La cape de pluie présente l'avantage de couvrir également votre sac à dos et d'offrir une bonne ventilation grâce à sa forme ample. Cependant, elle est peu pratique par temps venteux et moins confortable pour les mouvements techniques. Elle reste néanmoins une option valable, notamment pour son faible coût à l'achat.

Si vous optez pour une veste imperméable et respirante, n'oubliez pas de partir avec un surpantalon imperméable pour vous protéger de la pluie. Cette couche protectrice est également valable pour les jambes !

En résumé, une bonne quatrième couche protectrice doit :

  • Être imperméable.
  • Être coupe-vent.
  • Être respirante, pour évacuer votre transpiration pendant la marche.

Adapter le système aux différentes situations en randonnée

Le système des 4 couches, ou principe de l'oignon, est avant tout un concept qu'il faut comprendre plutôt qu'une formule rigide.

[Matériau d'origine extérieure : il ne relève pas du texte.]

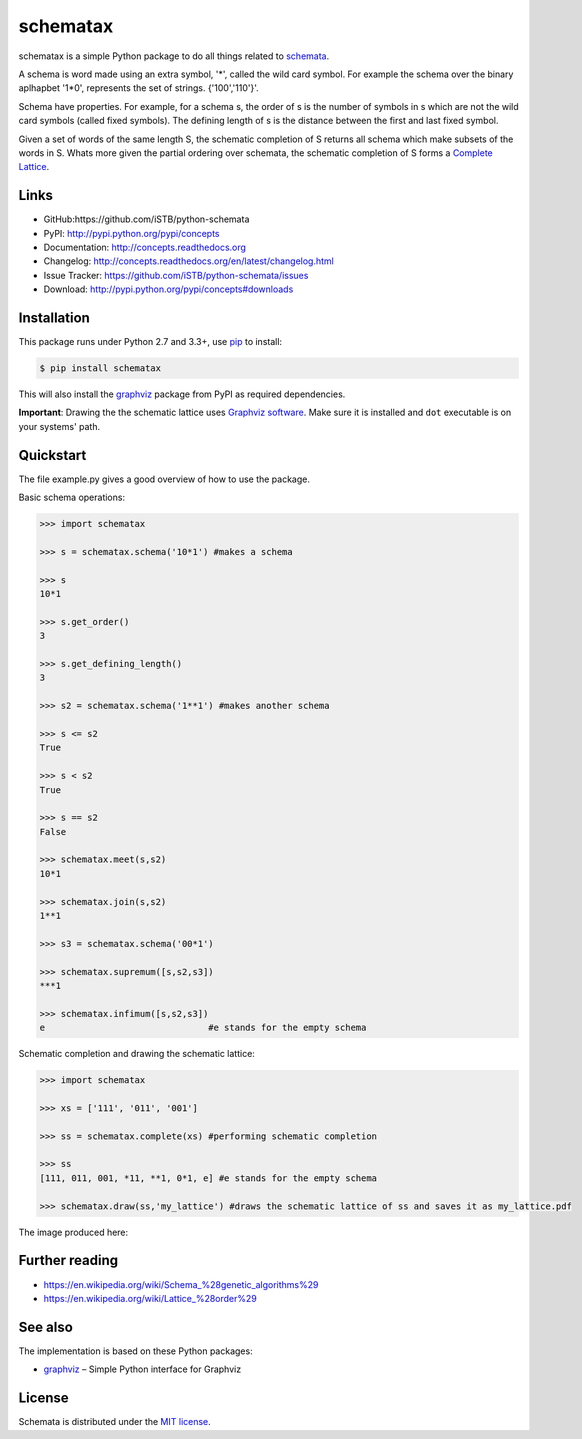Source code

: schematax
========

|PyPI version| |License| |Supported Python| |Format| |Downloads|

schematax is a simple Python package to do all things related to schemata_.

A schema is word made using an extra symbol, '*', called the wild card symbol.
For example the schema over the binary aplhapbet '1*0', represents the set of
strings. {'100','110'}'.

Schema have properties. For example, for a schema s, the order of s is the
number of symbols in s which are not the wild card symbols (called fixed symbols).
The defining length of s is the distance between the first and last fixed symbol.  

Given a set of words of the same length S, the schematic completion of S
returns all schema which make subsets of the words in S. 
Whats more given the partial ordering over schemata, the schematic completion of S
forms a `Complete Lattice`_.      


Links
-----

- GitHub:https://github.com/iSTB/python-schemata
- PyPI: http://pypi.python.org/pypi/concepts
- Documentation: http://concepts.readthedocs.org
- Changelog: http://concepts.readthedocs.org/en/latest/changelog.html
- Issue Tracker: https://github.com/iSTB/python-schemata/issues
- Download: http://pypi.python.org/pypi/concepts#downloads


Installation
------------

This package runs under Python 2.7 and 3.3+, use pip_ to install:

.. code:: bash

    $ pip install schematax

This will also install the graphviz_ package from PyPI as
required dependencies.

**Important**: Drawing the the schematic lattice uses `Graphviz software`_. Make sure it
is installed and ``dot`` executable is on your systems' path.


Quickstart
----------
The file example.py gives a good overview of how to use the package.

Basic schema operations:

.. code-block:: python

    >>> import schematax

    >>> s = schematax.schema('10*1') #makes a schema

    >>> s
    10*1

    >>> s.get_order()
    3

    >>> s.get_defining_length()
    3

    >>> s2 = schematax.schema('1**1') #makes another schema

    >>> s <= s2 
    True

    >>> s < s2
    True

    >>> s == s2
    False
 
    >>> schematax.meet(s,s2)
    10*1

    >>> schematax.join(s,s2)
    1**1

    >>> s3 = schematax.schema('00*1')
    
    >>> schematax.supremum([s,s2,s3])
    ***1

    >>> schematax.infimum([s,s2,s3])
    e                               #e stands for the empty schema

Schematic completion and drawing the schematic lattice:

.. code-block:: python
    
    >>> import schematax
    
    >>> xs = ['111', '011', '001']
    
    >>> ss = schematax.complete(xs) #performing schematic completion 
    
    >>> ss
    [111, 011, 001, *11, **1, 0*1, e] #e stands for the empty schema

    >>> schematax.draw(ss,'my_lattice') #draws the schematic lattice of ss and saves it as my_lattice.pdf 
    

The image produced here:

.. image:: https://github.com/iSTB/python-schemata/blob/master/docs/my_lattice.png?raw=true
    :align: center


Further reading
---------------

- https://en.wikipedia.org/wiki/Schema_%28genetic_algorithms%29
- https://en.wikipedia.org/wiki/Lattice_%28order%29

See also
--------

The implementation is based on these Python packages:

- graphviz_ |--| Simple Python interface for Graphviz





License
-------

Schemata is distributed under the `MIT license`_.



.. _Complete Lattice: https://en.wikipedia.org/wiki/Complete_lattice
.. _schemata: https://en.wikipedia.org/wiki/Schema_%28genetic_algorithms%29

.. _pip: http://pip.readthedocs.org
.. _Graphviz software: http://www.graphviz.org


.. _graphviz: http://pypi.python.org/pypi/graphviz


.. _MIT license: http://opensource.org/licenses/MIT


.. |--| unicode:: U+2013


.. |PyPI version| image:: https://img.shields.io/pypi/v/concepts.svg
    :target: https://pypi.python.org/pypi/concepts
    :alt: Latest PyPI Version
.. |License| image:: https://img.shields.io/pypi/l/concepts.svg
    :target: https://pypi.python.org/pypi/concepts
    :alt: License
.. |Supported Python| image:: https://img.shields.io/pypi/pyversions/concepts.svg
    :target: https://pypi.python.org/pypi/concepts
    :alt: Supported Python Versions
.. |Format| image:: https://img.shields.io/pypi/format/concepts.svg
    :target: https://pypi.python.org/pypi/concepts
    :alt: Format
.. |Downloads| image:: https://img.shields.io/pypi/dm/concepts.svg
    :target: https://pypi.python.org/pypi/concepts
    :alt: Downloads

Il est essentiel de respecter l'ordre des couches. Il ne fonctionnerait pas d'enfiler un t-shirt par-dessus une polaire !

Un système modulable et polyvalent

La beauté de ce système multicouche réside dans sa flexibilité. Vous pouvez porter plus ou moins de couches selon les conditions.

Voici quelques configurations adaptées à des conditions spécifiques :

  • Fort vent sans grand froid sur une crête : Combinez simplement la première couche de base et la couche externe (hardshell). Vous serez ainsi protégé du vent sans avoir trop chaud, et votre transpiration sera limitée.
  • Temps très froid sans vent : Rien ne vous empêche de porter votre doudoune en mouvement. Attention à ne pas surchauffer, même si, sans la couche externe, votre transpiration s'évacue plus efficacement.
  • Averse orageuse : Enfilez votre veste externe protectrice et votre pantalon de pluie par-dessus votre t-shirt et votre short.

L'essentiel est de s'adapter aux conditions extérieures et à votre degré personnel de sensibilité au froid. N'hésitez pas à enlever ou à ajouter des couches selon vos besoins, c'est tout l'intérêt du principe de l'oignon !

N'oubliez pas que cette approche s'applique également au bas du corps, même si la configuration est généralement plus simple (sous-vêtement technique, pantalon de randonnée, surpantalon imperméable).